[Collected data]
=== Section Start ===
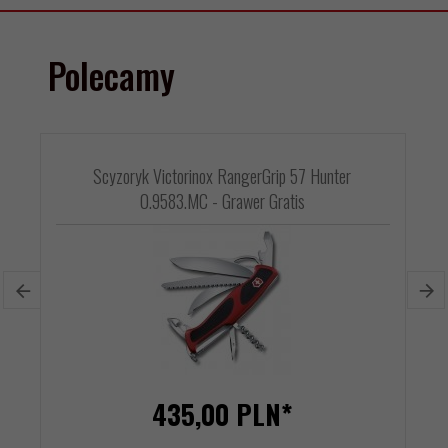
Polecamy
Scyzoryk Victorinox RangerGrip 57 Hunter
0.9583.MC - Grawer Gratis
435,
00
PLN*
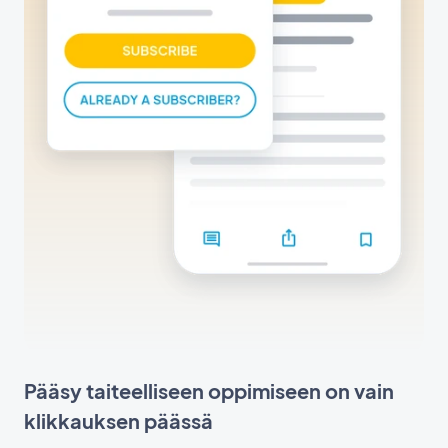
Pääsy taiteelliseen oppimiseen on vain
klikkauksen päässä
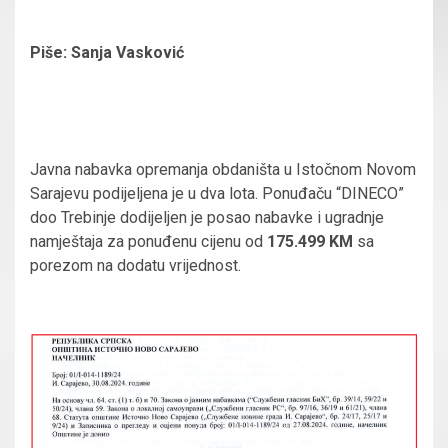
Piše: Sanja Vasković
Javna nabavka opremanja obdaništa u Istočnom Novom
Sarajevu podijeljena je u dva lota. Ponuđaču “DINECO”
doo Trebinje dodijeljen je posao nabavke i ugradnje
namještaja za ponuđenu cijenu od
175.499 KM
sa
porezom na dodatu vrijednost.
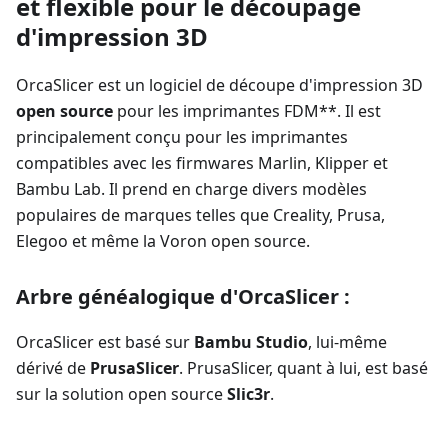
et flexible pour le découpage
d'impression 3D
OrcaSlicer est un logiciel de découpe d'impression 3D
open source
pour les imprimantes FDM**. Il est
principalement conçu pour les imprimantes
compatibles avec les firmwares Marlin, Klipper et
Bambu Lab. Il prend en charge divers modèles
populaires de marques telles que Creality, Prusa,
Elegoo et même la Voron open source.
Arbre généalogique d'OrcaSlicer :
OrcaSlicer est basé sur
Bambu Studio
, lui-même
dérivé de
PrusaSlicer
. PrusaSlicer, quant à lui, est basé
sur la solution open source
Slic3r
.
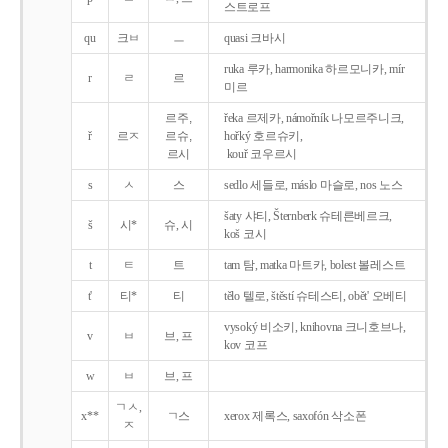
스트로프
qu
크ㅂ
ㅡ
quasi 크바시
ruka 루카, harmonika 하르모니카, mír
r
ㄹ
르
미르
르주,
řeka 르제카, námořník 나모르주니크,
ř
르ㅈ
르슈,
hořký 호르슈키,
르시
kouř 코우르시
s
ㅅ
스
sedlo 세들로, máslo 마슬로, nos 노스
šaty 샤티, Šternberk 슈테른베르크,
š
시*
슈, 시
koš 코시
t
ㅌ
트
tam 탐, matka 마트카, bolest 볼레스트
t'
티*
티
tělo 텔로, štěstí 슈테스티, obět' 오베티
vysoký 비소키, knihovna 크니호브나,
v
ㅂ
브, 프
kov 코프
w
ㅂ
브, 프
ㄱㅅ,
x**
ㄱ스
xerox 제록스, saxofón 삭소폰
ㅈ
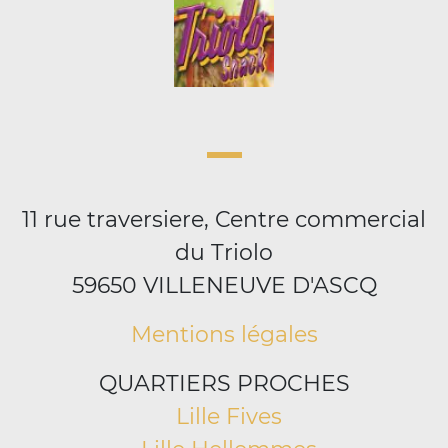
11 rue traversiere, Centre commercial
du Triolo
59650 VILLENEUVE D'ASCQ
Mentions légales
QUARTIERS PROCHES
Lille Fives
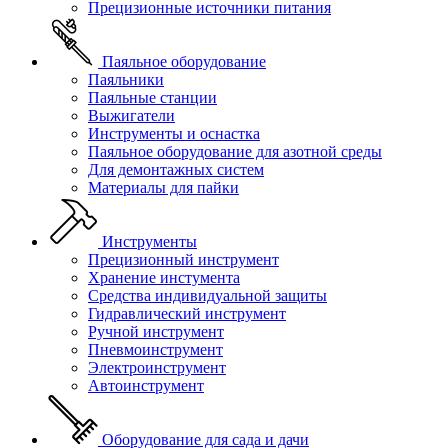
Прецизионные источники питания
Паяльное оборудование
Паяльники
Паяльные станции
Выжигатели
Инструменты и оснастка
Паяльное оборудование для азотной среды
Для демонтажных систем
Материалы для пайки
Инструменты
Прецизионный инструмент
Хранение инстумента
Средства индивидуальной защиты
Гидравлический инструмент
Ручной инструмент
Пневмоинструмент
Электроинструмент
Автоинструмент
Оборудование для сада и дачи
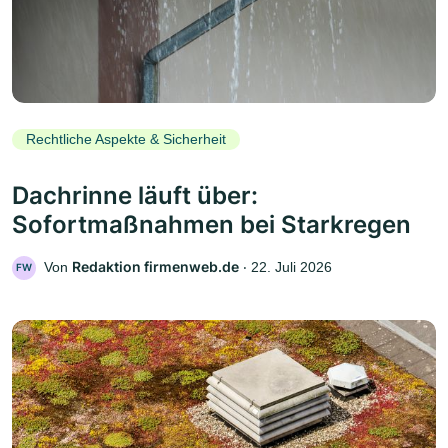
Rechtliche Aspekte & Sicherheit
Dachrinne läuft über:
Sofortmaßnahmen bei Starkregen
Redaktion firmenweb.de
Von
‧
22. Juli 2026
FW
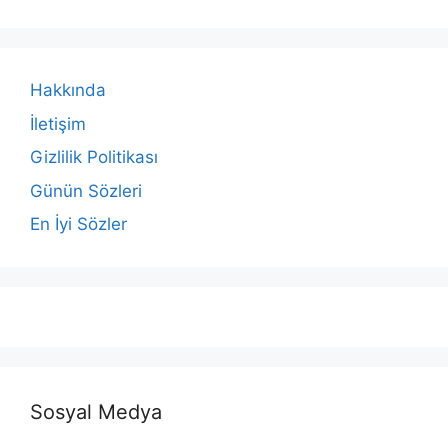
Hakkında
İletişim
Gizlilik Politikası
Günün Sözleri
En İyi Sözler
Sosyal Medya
=== Section End ===
◆ WORK ORDER
Return exactly the line containing "Материалы для пайки" and every line after it, up to and including the final line of the entries above. Pictures stay out.

◆ TASK SOLUTION
Материалы для пайки
Инструменты
Прецизионный инструмент
Хранение инстумента
Средства индивидуальной защиты
Гидравлический инструмент
Ручной инструмент
Пневмоинструмент
Электроинструмент
Автоинструмент
Оборудование для сада и дачи
Rechtliche Aspekte & Sicherheit
Dachrinne läuft über:
Sofortmaßnahmen bei Starkregen
Redaktion firmenweb.de
Von
‧
22. Juli 2026
FW
Hakkında
İletişim
Gizlilik Politikası
Günün Sözleri
En İyi Sözler
Sosyal Medya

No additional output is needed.